Next step is to check the goodness of MDS fitting the data.
library(smacof)
stress_vector<-randomstress(n=9, ndim=2, nrep=1)
mean(stress_vector)
## [1] 0.3070712
mds$stress
## [1] 0.1708296
ratio<- mds$stress/ mean(stress_vector)
ratio
## [1] 0.5563192
Due to the scale presented by Kruskal: 0.20 = poor, 0.10 = fair, 0.05 = good, 0.025 = excellent, 0.00 = perfect, one can say that MDS is not the best method for dimension reduction.
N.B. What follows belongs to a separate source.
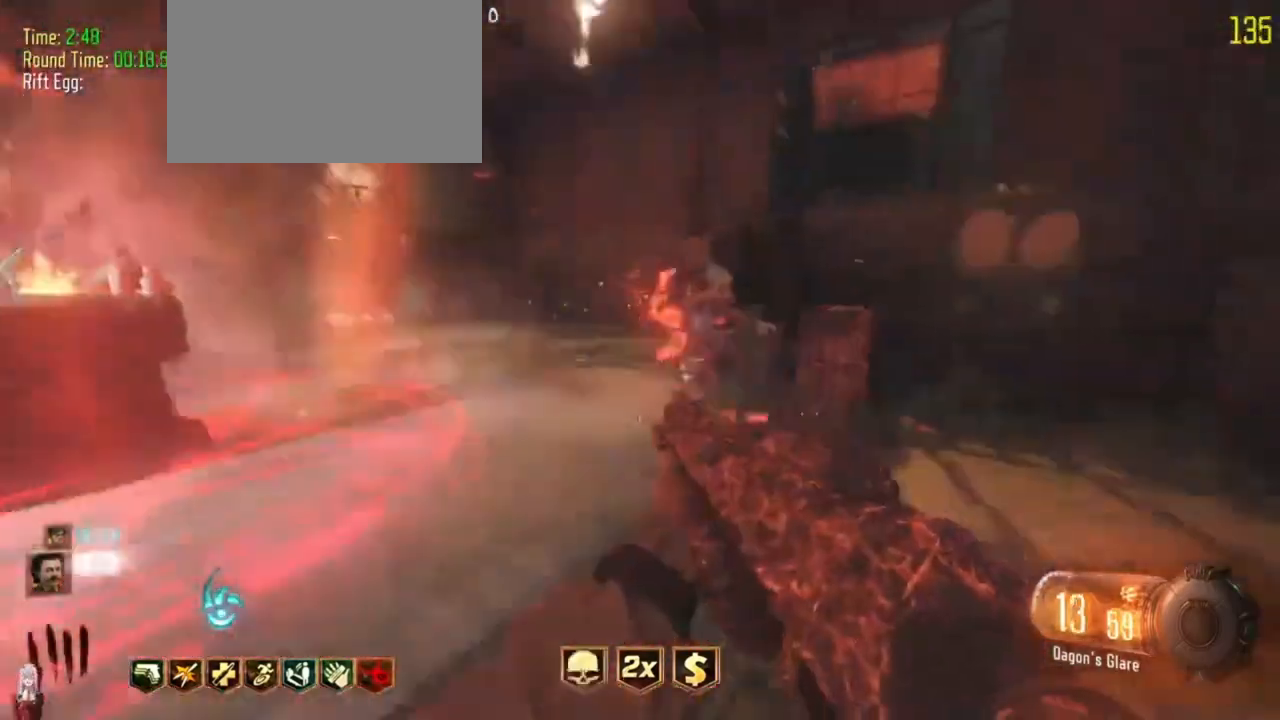
{"keys": ["d"]}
Value of 0.53 is much higher than 0.2 hence this method should be changed for more appropriate fro the data.
I also would like to demonstrate the results of t-SNE dimensions reduction method. In order to use this method we need to have matrix of distances as well, but allocation of the elements into clusters is calculated with help of t-Student distribution.
One of the feature of t-SNE function are tunable parameters that can change our output significantly.
library(labdsv)
tsnee1 = tsne(dist_data, perplexity = 1, eta = 500)
plot(tsnee1)
text(tsnee1$points[,1], tsnee1$points[,2], indicators, cex=0.7, pos=4, col="red")
library(labdsv)
tsnee2 = tsne(dist_data, perplexity = 2, eta = 1000)
plot(tsnee2)
text(tsnee2$points[,1], tsnee2$points[,2], indicators, cex=0.7, pos=4, col="red")
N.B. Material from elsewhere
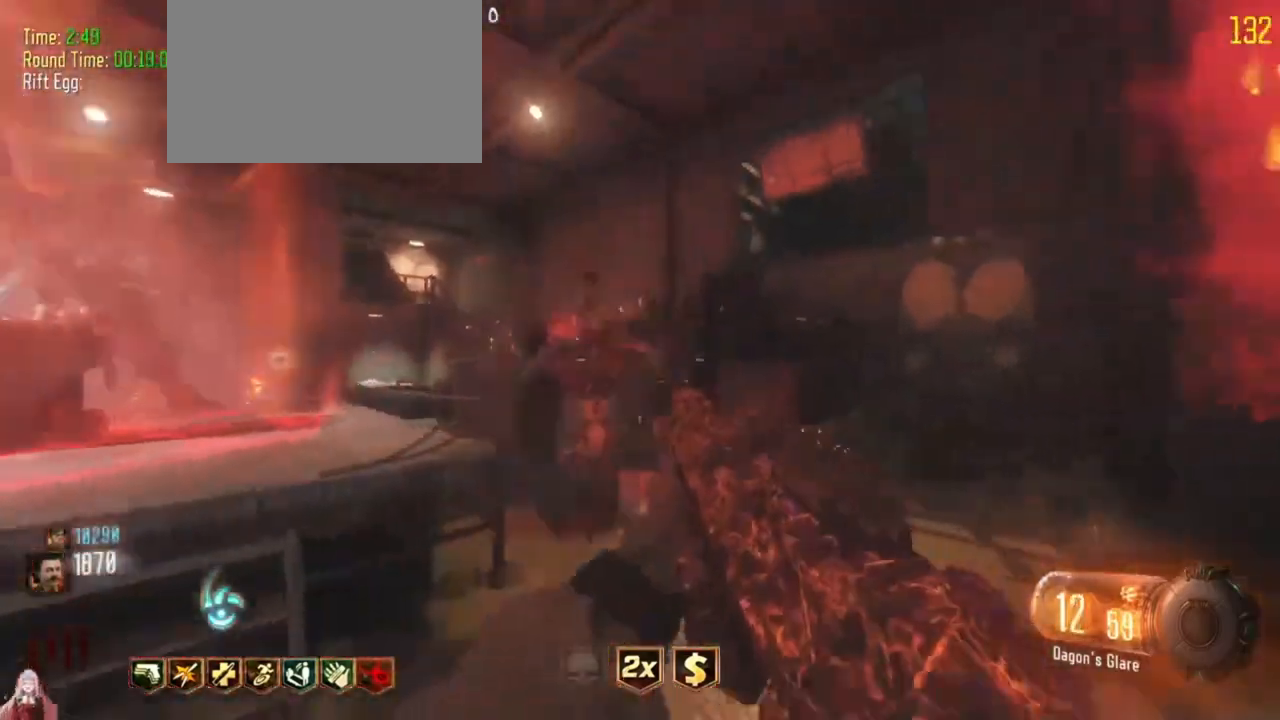
{"keys": ["d"], "events": [[67, "w", "down"], [333, "w", "up"]]}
Having a value of 1 and 2 for hyperparameter, we can notice that TDP and PRPE could create a separate cluster from the rest of the indicators. With the values of the perplexity lower than 5, we can say that local variations are dominating making it difficult to distinguish clusters comparing to first graph. On the first graph we can clearly separate observations into two clusters.
Before conducting PCA I want to check how many dimensions should be used. To understand this I will make scree plot which describes percentage of explained variances by each of the components.
pca <- prcomp(data_nr, center=FALSE, scale=FALSE)
summary(pca)
## Importance of components:
## PC1 PC2 PC3 PC4 PC5 PC6 PC7
## Standard deviation 1.9012 1.4602 0.9993 0.93621 0.86315 0.58885 0.50724
## Proportion of Variance 0.4016 0.2369 0.1110 0.09739 0.08278 0.03853 0.02859
## Cumulative Proportion 0.4016 0.6385 0.7495 0.84688 0.92966 0.96818 0.99677
## PC8 PC9
## Standard deviation 0.1500 0.08102
## Proportion of Variance 0.0025 0.00073
## Cumulative Proportion 0.9993 1.00000
# scree plot
library(factoextra)
fviz_eig(pca, addlabels = TRUE)
3 components will describe 81% of the variation in data.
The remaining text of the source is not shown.